Naturally O'Brien's explorations introduce him to the homeless who've taken up residence in the tunnels, often building very elaborate camps and sleeping arrangements. Why live in the tunnels instead of, say, a homeless shelter? The common answer is that the tunnels are simply free and cool and away from the Vegas madness and scorching heat, and especially because in the tunnels they are not bothered. The implication being the bureaucratic and therapeutic demands of the welfare services are too bothersome to them. Fair enough. In fact, there a number of common elements in the stories of the homeless. First is almost invariably some form of addiction, usually substance but since this is Vegas, gambling goes along with it. Second, they seem to acknowledge their addictions, there appears to be no inclination to cast blame on some scapegoat. Third, they have a plan for exit however tenuous it may be; usually it's as soon as they get a certain amount of money they are going to get out of town and straighten out their lives. The interactions with the homeless are quite interesting up to a point.
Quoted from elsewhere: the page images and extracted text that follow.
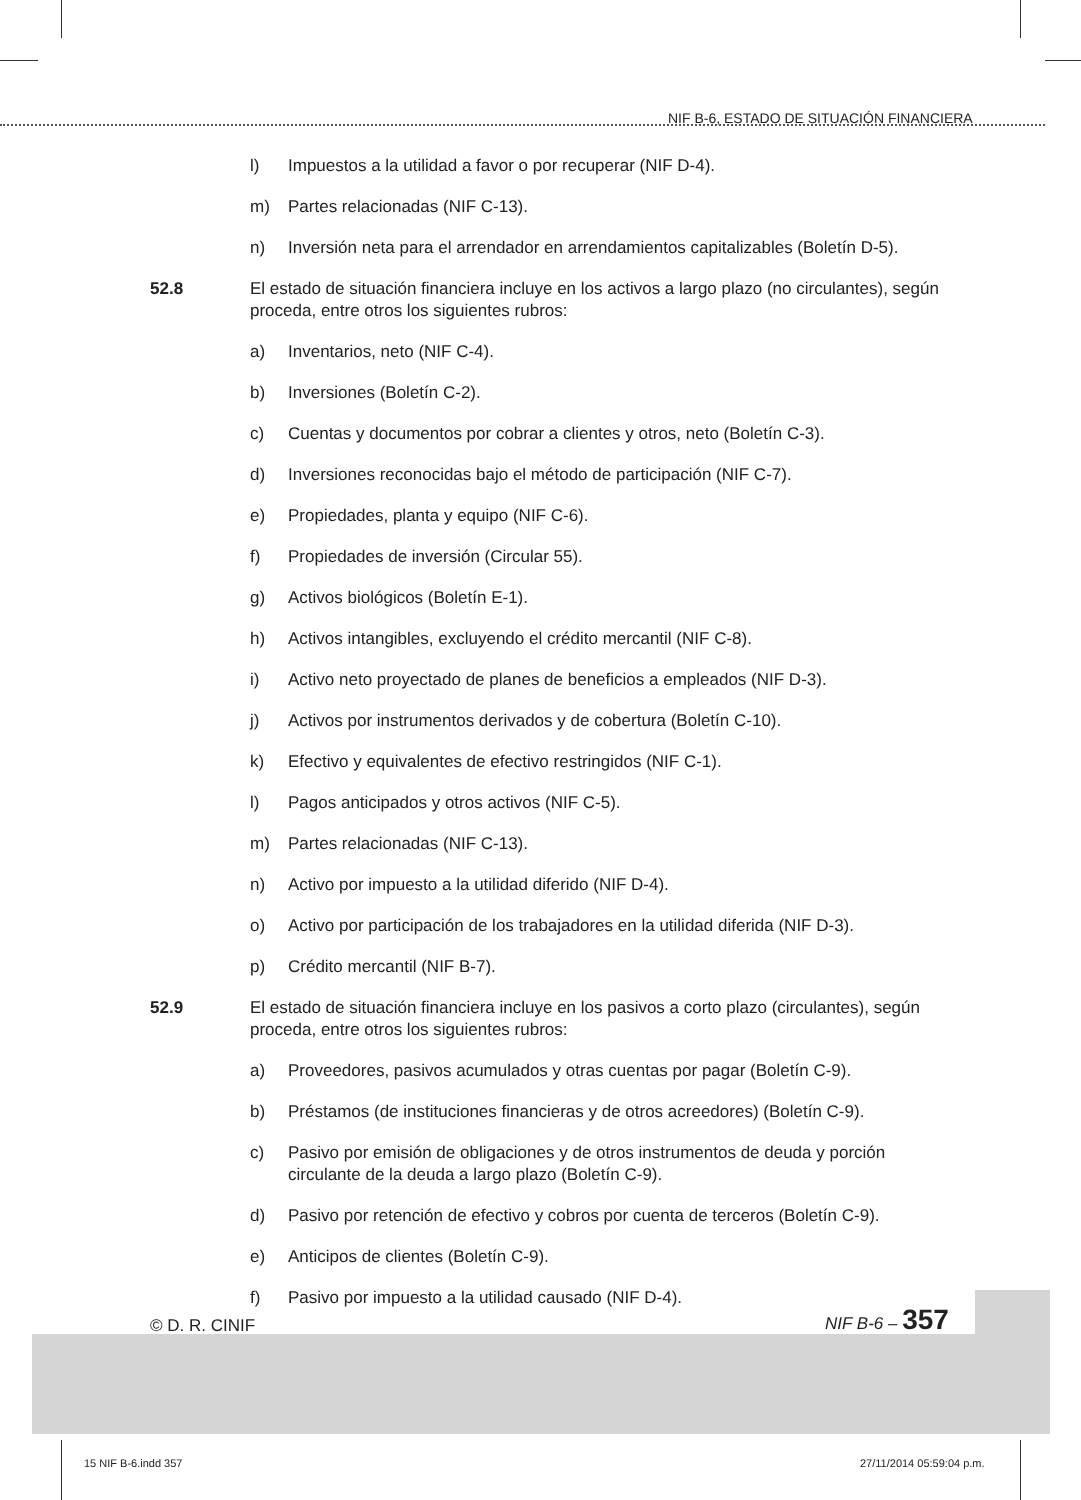NIF B-6, ESTADO DE SITUACIÓN FINANCIERA
l) Impuestos a la utilidad a favor o por recuperar (NIF D-4).
m) Partes relacionadas (NIF C-13).
n) Inversión neta para el arrendador en arrendamientos capitalizables (Boletín D-5).
52.8 El estado de situación financiera incluye en los activos a largo plazo (no circulantes), según proceda, entre otros los siguientes rubros:
a) Inventarios, neto (NIF C-4).
b) Inversiones (Boletín C-2).
c) Cuentas y documentos por cobrar a clientes y otros, neto (Boletín C-3).
d) Inversiones reconocidas bajo el método de participación (NIF C-7).
e) Propiedades, planta y equipo (NIF C-6).
f) Propiedades de inversión (Circular 55).
g) Activos biológicos (Boletín E-1).
h) Activos intangibles, excluyendo el crédito mercantil (NIF C-8).
i) Activo neto proyectado de planes de beneficios a empleados (NIF D-3).
j) Activos por instrumentos derivados y de cobertura (Boletín C-10).
k) Efectivo y equivalentes de efectivo restringidos (NIF C-1).
l) Pagos anticipados y otros activos (NIF C-5).
m) Partes relacionadas (NIF C-13).
n) Activo por impuesto a la utilidad diferido (NIF D-4).
o) Activo por participación de los trabajadores en la utilidad diferida (NIF D-3).
p) Crédito mercantil (NIF B-7).
52.9 El estado de situación financiera incluye en los pasivos a corto plazo (circulantes), según proceda, entre otros los siguientes rubros:
a) Proveedores, pasivos acumulados y otras cuentas por pagar (Boletín C-9).
b) Préstamos (de instituciones financieras y de otros acreedores) (Boletín C-9).
c) Pasivo por emisión de obligaciones y de otros instrumentos de deuda y porción circulante de la deuda a largo plazo (Boletín C-9).
d) Pasivo por retención de efectivo y cobros por cuenta de terceros (Boletín C-9).
e) Anticipos de clientes (Boletín C-9).
f) Pasivo por impuesto a la utilidad causado (NIF D-4).
© D. R. CINIF
NIF B-6 – 357
15 NIF B-6.indd 357 27/11/2014 05:59:04 p.m.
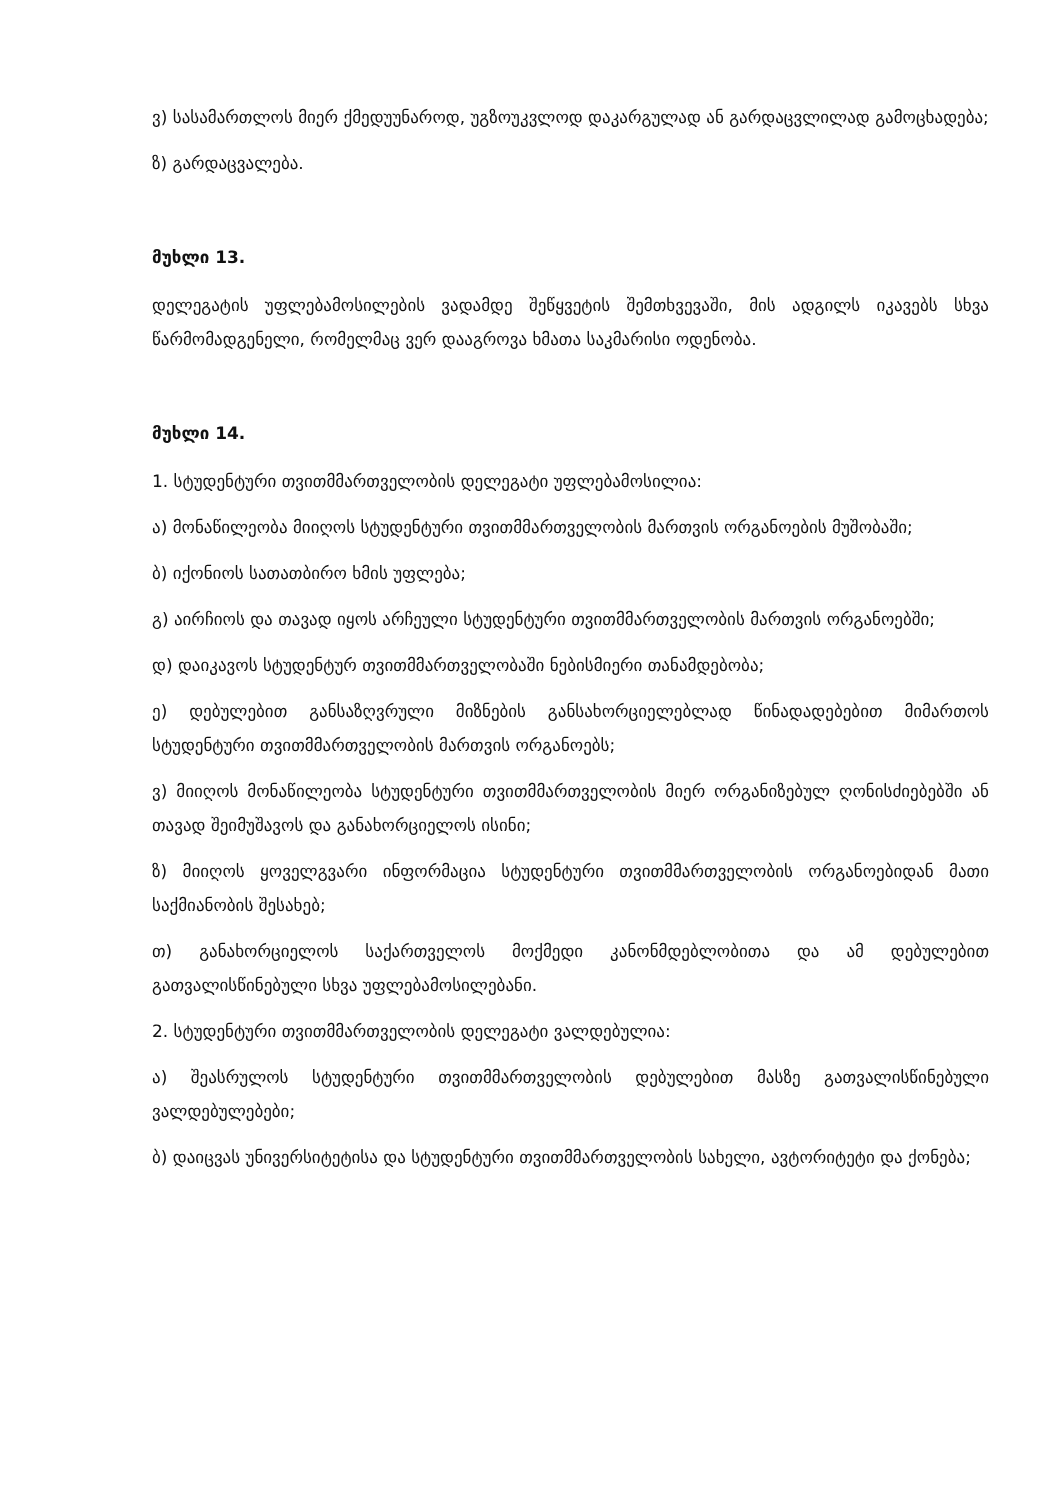ვ) სასამართლოს მიერ ქმედუუნაროდ, უგზოუკვლოდ დაკარგულად ან გარდაცვლილად გამოცხადება;
ზ) გარდაცვალება.
მუხლი 13.
დელეგატის უფლებამოსილების ვადამდე შეწყვეტის შემთხვევაში, მის ადგილს იკავებს სხვა წარმომადგენელი, რომელმაც ვერ დააგროვა ხმათა საკმარისი ოდენობა.
მუხლი 14.
1. სტუდენტური თვითმმართველობის დელეგატი უფლებამოსილია:
ა) მონაწილეობა მიიღოს სტუდენტური თვითმმართველობის მართვის ორგანოების მუშობაში;
ბ) იქონიოს სათათბირო ხმის უფლება;
გ) აირჩიოს და თავად იყოს არჩეული სტუდენტური თვითმმართველობის მართვის ორგანოებში;
დ) დაიკავოს სტუდენტურ თვითმმართველობაში ნებისმიერი თანამდებობა;
ე) დებულებით განსაზღვრული მიზნების განსახორციელებლად წინადადებებით მიმართოს სტუდენტური თვითმმართველობის მართვის ორგანოებს;
ვ) მიიღოს მონაწილეობა სტუდენტური თვითმმართველობის მიერ ორგანიზებულ ღონისძიებებში ან თავად შეიმუშავოს და განახორციელოს ისინი;
ზ) მიიღოს ყოველგვარი ინფორმაცია სტუდენტური თვითმმართველობის ორგანოებიდან მათი საქმიანობის შესახებ;
თ) განახორციელოს საქართველოს მოქმედი კანონმდებლობითა და ამ დებულებით გათვალისწინებული სხვა უფლებამოსილებანი.
2. სტუდენტური თვითმმართველობის დელეგატი ვალდებულია:
ა) შეასრულოს სტუდენტური თვითმმართველობის დებულებით მასზე გათვალისწინებული ვალდებულებები;
ბ) დაიცვას უნივერსიტეტისა და სტუდენტური თვითმმართველობის სახელი, ავტორიტეტი და ქონება;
So far so good, but after a while the reader is left feeling as though there is no coherent purpose beyond documentation. By the end of the book we are now several tunnel explorations and homeless encounters on and we pretty much feel as though we've seen it all before. O'Brien makes half-hearted attempts at a unifying theme. He covers quite a bit of historical precedents for taking to tunnels -- Christians escaping Roman persecution, Jews in Poland during WW2 -- although it's hard to draw causal analogies of those situations to substance abuse. He also contrasts tunnel life to the gaudy world above and edges toward haves vs. have-nots issues but, to his credit, he has to abandon those as too simple-minded to offer any constructive meaning.
In the end we are left with the descriptions of his journeys which are peppered with extraneous details like what music was playing in the car and specific descriptions of his clothes that, when combined with the similarity of his adventures, begins to leave the sense that there is a fair amount of filler here. As if it is something that could be boiled down into a crisply worded Amazon short. Should you read Beneath the Neon? I don't see any particular urgency, but no harm will come to you if you do. Even if it doesn't merit a book length treatment, the topic is interesting. Might be worth getting a feel for which passages you can skip early on.